I had lots of disappointments since the time I finished graduate school in 2012. To say that it was a struggle is an understatement. However, I’m not discounting the fact that something fruitful still came out of my experience applying to an organization in Manila and the other in Makati. Sometimes, I get used to being asked the same questions that it helped me more convinced of whatever I am talking about. I also almost left the company in November, but the terms of my supposedly-new employment were not properly agreed upon.

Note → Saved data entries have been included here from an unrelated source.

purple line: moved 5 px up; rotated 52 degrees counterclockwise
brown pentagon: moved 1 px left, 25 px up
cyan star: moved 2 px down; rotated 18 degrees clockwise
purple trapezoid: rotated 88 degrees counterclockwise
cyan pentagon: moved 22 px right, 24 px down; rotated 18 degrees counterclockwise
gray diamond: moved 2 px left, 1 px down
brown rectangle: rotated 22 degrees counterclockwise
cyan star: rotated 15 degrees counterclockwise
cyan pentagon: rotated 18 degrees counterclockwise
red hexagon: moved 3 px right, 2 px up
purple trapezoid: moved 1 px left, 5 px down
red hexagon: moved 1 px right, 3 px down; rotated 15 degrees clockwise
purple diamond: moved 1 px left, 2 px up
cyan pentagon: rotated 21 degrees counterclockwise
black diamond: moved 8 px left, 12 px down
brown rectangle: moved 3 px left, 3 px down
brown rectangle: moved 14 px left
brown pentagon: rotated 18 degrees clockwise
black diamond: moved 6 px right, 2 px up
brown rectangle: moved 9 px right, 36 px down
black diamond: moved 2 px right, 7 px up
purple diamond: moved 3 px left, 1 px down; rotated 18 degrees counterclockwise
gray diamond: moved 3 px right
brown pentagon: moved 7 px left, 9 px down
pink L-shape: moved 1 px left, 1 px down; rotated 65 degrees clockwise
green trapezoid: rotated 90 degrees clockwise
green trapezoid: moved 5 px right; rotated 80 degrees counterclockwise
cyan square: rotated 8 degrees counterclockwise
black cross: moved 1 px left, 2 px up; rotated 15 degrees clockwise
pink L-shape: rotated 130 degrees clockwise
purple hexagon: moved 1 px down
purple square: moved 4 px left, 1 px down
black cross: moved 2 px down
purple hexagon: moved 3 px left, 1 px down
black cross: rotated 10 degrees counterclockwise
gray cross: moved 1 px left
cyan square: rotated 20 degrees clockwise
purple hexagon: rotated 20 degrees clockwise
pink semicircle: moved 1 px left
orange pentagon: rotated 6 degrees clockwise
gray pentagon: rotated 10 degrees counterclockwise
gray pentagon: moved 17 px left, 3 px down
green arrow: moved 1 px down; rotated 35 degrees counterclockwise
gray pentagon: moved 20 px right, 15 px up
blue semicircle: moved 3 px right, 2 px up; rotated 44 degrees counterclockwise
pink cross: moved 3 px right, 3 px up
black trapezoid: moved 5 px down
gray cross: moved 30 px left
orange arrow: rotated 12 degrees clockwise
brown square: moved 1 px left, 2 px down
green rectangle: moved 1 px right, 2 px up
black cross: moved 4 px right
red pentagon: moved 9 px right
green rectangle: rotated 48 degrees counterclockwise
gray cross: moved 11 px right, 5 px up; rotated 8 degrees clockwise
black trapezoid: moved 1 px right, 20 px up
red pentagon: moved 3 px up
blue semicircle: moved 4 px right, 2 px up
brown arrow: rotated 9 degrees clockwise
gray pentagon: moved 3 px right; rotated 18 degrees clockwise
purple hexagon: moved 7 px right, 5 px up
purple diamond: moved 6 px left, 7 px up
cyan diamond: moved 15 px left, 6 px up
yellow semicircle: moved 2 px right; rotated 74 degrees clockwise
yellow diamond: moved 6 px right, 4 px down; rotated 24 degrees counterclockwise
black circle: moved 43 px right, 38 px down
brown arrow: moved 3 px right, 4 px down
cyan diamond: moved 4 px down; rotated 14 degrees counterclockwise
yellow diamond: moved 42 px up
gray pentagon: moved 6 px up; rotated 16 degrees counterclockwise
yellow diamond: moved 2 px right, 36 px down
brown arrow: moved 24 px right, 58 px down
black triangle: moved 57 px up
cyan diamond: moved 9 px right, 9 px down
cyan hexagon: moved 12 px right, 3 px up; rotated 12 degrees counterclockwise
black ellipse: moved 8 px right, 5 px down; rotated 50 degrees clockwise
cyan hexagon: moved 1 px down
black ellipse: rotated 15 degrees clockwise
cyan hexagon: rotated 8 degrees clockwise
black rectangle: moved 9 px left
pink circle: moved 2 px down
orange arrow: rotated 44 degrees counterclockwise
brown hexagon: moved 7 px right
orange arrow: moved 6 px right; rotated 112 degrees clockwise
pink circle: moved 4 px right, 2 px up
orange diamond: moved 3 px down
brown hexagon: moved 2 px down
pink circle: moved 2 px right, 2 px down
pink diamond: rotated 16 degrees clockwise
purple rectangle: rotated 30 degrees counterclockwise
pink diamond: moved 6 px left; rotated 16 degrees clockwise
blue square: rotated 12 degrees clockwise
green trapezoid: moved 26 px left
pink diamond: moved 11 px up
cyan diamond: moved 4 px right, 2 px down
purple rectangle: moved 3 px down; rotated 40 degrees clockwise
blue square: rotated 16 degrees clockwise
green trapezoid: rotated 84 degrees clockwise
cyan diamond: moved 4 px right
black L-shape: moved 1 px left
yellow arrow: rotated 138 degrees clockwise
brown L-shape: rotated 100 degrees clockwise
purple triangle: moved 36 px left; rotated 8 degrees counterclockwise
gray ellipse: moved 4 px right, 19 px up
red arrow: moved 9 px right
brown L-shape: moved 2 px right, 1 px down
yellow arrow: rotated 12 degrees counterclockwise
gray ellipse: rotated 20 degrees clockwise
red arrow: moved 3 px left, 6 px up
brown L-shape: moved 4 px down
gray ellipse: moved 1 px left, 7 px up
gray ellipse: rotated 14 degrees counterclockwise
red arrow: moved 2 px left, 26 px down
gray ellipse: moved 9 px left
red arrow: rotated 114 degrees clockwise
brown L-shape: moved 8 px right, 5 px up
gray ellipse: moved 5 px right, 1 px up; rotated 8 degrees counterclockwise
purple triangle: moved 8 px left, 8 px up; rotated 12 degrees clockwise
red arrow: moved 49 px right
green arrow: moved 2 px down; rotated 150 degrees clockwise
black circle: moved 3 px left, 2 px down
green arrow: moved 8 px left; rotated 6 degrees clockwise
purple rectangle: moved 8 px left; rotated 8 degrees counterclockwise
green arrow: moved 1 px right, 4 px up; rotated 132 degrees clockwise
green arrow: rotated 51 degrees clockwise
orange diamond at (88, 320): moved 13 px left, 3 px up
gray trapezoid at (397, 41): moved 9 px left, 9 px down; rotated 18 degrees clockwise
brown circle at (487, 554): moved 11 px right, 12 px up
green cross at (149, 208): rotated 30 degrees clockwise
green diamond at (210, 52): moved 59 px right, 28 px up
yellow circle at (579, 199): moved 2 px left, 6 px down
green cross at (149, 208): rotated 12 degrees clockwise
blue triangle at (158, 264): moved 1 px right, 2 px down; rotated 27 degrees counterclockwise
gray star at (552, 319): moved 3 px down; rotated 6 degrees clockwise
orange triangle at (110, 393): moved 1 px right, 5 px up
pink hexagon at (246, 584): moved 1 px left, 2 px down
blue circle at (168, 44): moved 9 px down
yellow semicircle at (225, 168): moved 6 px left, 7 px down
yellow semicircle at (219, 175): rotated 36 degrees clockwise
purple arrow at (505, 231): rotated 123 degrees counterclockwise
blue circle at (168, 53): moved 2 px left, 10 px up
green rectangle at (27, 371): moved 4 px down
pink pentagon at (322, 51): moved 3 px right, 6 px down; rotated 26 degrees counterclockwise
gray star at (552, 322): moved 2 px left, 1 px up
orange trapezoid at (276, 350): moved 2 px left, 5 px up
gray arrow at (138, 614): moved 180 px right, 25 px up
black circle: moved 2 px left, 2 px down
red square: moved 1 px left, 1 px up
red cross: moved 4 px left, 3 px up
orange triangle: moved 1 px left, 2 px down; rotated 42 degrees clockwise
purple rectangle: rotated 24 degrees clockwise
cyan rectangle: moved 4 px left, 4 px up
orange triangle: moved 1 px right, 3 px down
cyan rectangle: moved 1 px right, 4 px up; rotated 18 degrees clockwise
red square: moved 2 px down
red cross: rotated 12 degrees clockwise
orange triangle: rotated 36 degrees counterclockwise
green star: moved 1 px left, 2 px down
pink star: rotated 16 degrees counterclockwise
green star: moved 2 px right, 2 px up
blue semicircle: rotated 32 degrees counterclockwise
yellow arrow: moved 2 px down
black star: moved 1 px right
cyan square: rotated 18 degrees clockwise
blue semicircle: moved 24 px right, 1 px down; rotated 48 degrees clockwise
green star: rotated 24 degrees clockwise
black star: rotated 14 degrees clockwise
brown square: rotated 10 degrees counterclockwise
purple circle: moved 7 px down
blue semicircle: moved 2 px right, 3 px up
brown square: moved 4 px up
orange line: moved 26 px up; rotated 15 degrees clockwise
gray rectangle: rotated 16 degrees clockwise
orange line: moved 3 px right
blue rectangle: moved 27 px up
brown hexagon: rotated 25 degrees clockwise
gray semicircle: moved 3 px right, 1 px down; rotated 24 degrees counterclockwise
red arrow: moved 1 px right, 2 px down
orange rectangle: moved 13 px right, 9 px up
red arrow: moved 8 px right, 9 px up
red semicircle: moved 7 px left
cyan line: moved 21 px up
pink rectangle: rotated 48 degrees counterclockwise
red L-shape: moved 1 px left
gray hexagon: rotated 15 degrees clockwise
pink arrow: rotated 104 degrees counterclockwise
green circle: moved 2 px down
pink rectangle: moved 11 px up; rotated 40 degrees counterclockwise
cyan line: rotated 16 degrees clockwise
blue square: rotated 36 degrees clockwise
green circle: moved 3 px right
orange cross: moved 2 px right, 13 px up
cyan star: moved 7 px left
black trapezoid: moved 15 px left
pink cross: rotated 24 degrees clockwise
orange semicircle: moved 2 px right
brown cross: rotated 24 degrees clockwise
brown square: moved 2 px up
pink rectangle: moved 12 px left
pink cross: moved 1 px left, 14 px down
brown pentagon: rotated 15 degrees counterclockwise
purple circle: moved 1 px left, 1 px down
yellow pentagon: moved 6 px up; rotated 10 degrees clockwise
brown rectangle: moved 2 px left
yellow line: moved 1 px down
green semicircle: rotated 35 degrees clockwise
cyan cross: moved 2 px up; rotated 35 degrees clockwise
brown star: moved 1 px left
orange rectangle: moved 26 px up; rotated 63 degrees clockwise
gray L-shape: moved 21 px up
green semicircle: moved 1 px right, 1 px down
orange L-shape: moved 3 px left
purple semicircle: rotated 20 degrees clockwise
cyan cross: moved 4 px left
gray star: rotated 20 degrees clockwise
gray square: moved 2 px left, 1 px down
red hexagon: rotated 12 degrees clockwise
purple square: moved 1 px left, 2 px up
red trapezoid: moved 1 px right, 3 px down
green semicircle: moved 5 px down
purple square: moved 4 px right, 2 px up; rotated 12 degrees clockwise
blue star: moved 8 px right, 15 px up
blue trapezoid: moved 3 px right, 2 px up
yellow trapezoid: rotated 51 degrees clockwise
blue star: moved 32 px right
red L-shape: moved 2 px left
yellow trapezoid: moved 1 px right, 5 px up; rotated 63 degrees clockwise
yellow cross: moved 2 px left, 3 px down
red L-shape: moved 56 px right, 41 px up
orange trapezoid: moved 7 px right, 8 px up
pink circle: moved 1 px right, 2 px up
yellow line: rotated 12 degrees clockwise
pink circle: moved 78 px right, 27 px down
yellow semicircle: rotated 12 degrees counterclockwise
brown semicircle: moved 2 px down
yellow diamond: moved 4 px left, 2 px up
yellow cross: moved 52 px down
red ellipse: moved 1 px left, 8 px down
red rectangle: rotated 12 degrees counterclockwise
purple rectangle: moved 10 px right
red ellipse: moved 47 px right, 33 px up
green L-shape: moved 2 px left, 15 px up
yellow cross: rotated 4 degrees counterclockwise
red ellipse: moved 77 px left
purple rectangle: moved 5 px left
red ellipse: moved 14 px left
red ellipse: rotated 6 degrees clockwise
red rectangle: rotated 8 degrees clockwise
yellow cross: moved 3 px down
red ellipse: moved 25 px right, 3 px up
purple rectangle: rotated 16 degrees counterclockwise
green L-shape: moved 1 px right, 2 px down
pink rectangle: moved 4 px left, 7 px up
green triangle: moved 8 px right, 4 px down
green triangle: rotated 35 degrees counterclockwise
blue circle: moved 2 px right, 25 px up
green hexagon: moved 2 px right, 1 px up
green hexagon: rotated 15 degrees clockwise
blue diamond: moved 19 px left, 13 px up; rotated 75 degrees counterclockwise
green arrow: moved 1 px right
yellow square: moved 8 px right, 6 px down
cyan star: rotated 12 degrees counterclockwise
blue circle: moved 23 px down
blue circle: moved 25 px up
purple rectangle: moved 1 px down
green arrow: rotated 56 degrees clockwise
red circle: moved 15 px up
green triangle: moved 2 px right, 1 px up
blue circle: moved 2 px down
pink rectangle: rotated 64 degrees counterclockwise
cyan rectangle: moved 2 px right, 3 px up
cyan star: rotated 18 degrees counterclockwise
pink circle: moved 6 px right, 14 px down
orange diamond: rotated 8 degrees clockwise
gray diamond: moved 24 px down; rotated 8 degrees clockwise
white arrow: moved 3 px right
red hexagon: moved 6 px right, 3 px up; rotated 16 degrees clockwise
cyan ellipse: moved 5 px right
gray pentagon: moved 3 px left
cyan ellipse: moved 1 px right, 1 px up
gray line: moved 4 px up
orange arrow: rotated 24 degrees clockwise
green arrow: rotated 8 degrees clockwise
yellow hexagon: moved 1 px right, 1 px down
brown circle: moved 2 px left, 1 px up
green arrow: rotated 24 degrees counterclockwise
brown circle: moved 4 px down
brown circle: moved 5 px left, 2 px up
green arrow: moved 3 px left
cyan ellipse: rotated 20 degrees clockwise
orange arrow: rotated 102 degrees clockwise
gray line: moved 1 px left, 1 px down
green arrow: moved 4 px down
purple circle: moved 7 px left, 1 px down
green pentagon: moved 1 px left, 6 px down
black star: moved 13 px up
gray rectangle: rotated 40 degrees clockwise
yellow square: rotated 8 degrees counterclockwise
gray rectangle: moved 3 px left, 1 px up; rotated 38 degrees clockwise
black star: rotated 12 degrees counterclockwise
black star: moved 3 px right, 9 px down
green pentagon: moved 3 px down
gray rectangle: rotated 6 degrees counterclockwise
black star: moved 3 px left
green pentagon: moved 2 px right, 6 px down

Then at last, after five attempts, I finally got shortlisted in this international organization. The exam and interview were slated the following day, and I was extremely nervous. I felt that it was my last chance to be in the sector, because, honestly, I had already half-given up. I had decided weeks earlier that if things were not to go well with this last one, I’d still be leaving my company anyway and just use my French with another. I know that I have a strain of idealism within me, and I prefer that I use both my language skills and International Studies in the job I’d be pursuing (which is quite rare here in the country). I knew that a lot of things hinged with this last hurrah.
I have prepared so much for those two days, and it was like studying for DELF or my comprehensive exams again. I knew that failing would make me upset so hard, especially I gave myself an ultimatum again. The exam was how I expected it to be and it was the same thing for the interview. All in all, the application process took two months, and as every job hunting person knows, waiting is the most grueling part. When I was informed of the results, I cried so hard because I knew that all my prayers and hard work paid off. Looking back at everything that happened to me from 2013 until last year, I knew that it was worth the wait.
One lesson I’ve learned from the whole experience: do not to give up easily. They also say that good things come to those who wait, but I guess we must also do our part while waiting. My mentality whenever I take an exam or attend an interview was to leave no stones unturned and come out of the room knowing I could not have done otherwise. At the same time, I try to discipline myself not to think of what could have been. However, I also let myself wholeheartedly feel the disappointment upon hearing any unfavorable news (read: cry if it makes me feel better) before I set my eyes on another goal. Job search fatigue is no joke.
Again, no words can express how delighted I am right now. ^_^ I know another chapter of my life is in front of me now, but I also have to be ready with the challenges that the new post entails. I’m so happy that I have a close group of friends and family who are ready to lift me up or to share good news with. Three weeks to go before my new adventure begins!